Boni, Lega al contrattacco: non ci sono soldi in più Sospetti sul testimone

Il vertice in via Bellerio passa al setaccio i conti e rinnova la fiducia a Boni: "Nessuna intercettazione su di lui. E se Ugliola millantava?"

Boni, Lega al contrattacco:  non ci sono soldi in più  Sospetti sul testimone

Due ore di stato maggiore leghista per ascoltare Davide Boni insieme al suo capo staff Dario Ghezzi e decidere che linea seguire sull’ultima «grana padana». Il presidente del Consiglio regionale lombardo rimette nelle mani del capo e dei colonnelli presenti al completo (da Maroni a Calderoli a Cota e Castelli) il suo mandato, ma nessuno gli chiede di sospendersi. Anzi i vertici padani si sono convinti, dopo una scrupolosa analisi dei conti del partito (cui, secondo le accuse dei pm, sarebbero state destinate le tangenti) che si tratti di un caso da manuale di «millantato credito», e cioè che l’architetto Michele Ugliola (indagato), principale fonte dei magistrati milanesi insieme al cognato Gilberto Leuci (indagato anche lui), abbia millantato una stretta conoscenza con l’ex assessore regionale al Territorio solo per incassare le mazzette. In via Bellerio, fin dalle 10 del mattino, i capi leghisti hanno «audito» sia Boni che Ghezzi, mentre la contabilità delle segreterie provinciale e nazionali è stata analizzata a fondo, alla ricerca di quel famoso milione di euro che, stando alle convinzioni dei magistrati, sarebbero passati dagli imprenditori alle casse della Lega, attraverso vari intermediari.

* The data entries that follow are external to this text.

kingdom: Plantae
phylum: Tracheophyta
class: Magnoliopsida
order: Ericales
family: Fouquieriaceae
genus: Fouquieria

Ma di quei soldi non c’è la minima traccia nella contabilità della Lega, «e un milione di euro se entra te ne accorgi» commentano da via Bellerio. È stato il comitato amministrativo del Carroccio, composto da Castelli, il senatore Stiffoni e il tesoriere Belsito, a indagare nei rivoli finanziari del partito, «ed è stato appurato - scrive la segreteria federale in una nota diffusa dopo il vertice - che nel periodo dal 2005 al 2010, nell’elenco delle oblazioni volontarie ricevute a bilancio, da società o da privati, non figura nessuno dei nominativi emersi in questi giorni nelle varie indiscrezioni apparse sugli organi di stampa. Da questa verifica è dimostrato che la Lega Nord è completamente estranea a qualsiasi tipo di illazione al riguardo».

Quindi il partito fa quadrato attorno a Boni, cui la segreteria politica federale conferma «la piena fiducia» con l’invito «a proseguire nel suo mandato». Le spiegazioni del «barbaro sognante» (cioè maroniano, molto apprezzato anche da Bossi) Davide Boni hanno convinto. Del resto - hanno osservato alcuni colonnelli - se i pm avessero delle prove in mano sarebbe già scattata la custodia cautelare, per evitare l’inquinamento delle prove. E poi, come mai non è uscita mezza riga di intercettazione, neppure una frase attribuita direttamente a Boni, ma solamente episodi riferiti da Ugliola? È un testimone così attendibile, al punto da indagare una carica così alta di una Regione e terremotare la politica lombarda? Ecco, i leghisti dubitano seriamente delle fondamenta dell’indagine del procuratore Robledo, e proprio questo potrebbe segnare un riavvicinamento col Pdl (i pm hanno parlato di un «sistema Lega-Pdl»), notoriamente critico verso la magistratura «politicizzata» (il segretario Pdl Alfano: «Se viene dimostrato che c’è un attacco politico alla Lega, noi dobbiamo sostenerla»).

Insomma un caso completamente diverso rispetto a quello del consigliere provinciale Marco Paoletti, indagato per le tangenti al comune di Cassano D’Adda (da cui poi è partita l’inchiesta arrivata al Pirellone), espulso dalla Lega (addirittura da socio ordinario, una radiazione a vita) senza il minimo dubbio.

Le accuse a Boni sono molto più deboli, secondo la Lega, che si sente sotto attacco politico della Procura di Milano, anche perché l’unico passaggio di soldi che i magistrati sarebbero riusciti a ricostruire più precisamente riguarda un migliaio circa di euro (mediati da Paoletti). Molto fumo, poco arrosto per ora.